The 17-year-old first encountered Homeland through volunteering for a school service project, but she liked it so much that she kept coming back. She didn’t need much advice from her mom, Assistant Director of Human Resources Tracey Jennings when she got a job here because she knew Homeland and its people well.

Tyanna works in the Homeland activities department, perhaps bringing residents to “Calm My Mind Tea Time,” or handing out treats from the ice cream cart.

She has lunch with her mom every day and enjoys the company of her co-workers.

“I like being around the residents, too, and hearing what they have to say.”

Drew Weldon

At 10 years old, Drew was learning construction trades from his father and grandparents – masonry, plumbing, electricity. Now 16, he’s a Homeland handyman, doing landscaping and maintenance inside and out.

No day is ever the same.

Working at Homeland has enhanced his respect for the elderly “because they’ve been through a lot more than I have.”

“You learn more and ask more questions and see how it was back then,” he says. “It makes you more mature when you talk to older people and you have a job. I like the responsibility of the job and the responsibility of taking care of people.”

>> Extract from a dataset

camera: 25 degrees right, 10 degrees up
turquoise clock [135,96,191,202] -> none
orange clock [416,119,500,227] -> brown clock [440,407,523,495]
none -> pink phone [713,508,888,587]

He arrives at work early and is done by mid-afternoon. After every workday, the Central Dauphin High School wrestler works out at the gym for three hours.

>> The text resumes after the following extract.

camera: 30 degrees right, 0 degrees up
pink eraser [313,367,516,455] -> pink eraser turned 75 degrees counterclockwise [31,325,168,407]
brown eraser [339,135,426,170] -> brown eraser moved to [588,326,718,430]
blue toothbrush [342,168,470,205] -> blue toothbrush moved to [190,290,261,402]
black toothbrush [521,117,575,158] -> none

Drew carpools to work daily with his mom, Assistant Director of Nursing Kelly Weldon. He has always known she works hard, but seeing firsthand how she handles herself and her duties has given him a new perspective.

“Working with her and seeing what she does and how much the residents love her -- it’s amazing the amount of respect they show her,” he says. “If she has a rough day at work, I get it. It’s not an easy job. Now, I give my mom 100 times more respect.”

Staff and residents throroughly enjoyed our experiences with the summer hires and we were sad to say 'good-bye' to those already back at school. At the same time we were thankful for the chance to know them and have a part in their life experience and potential futures. We wish them all the best and look forward to future visits!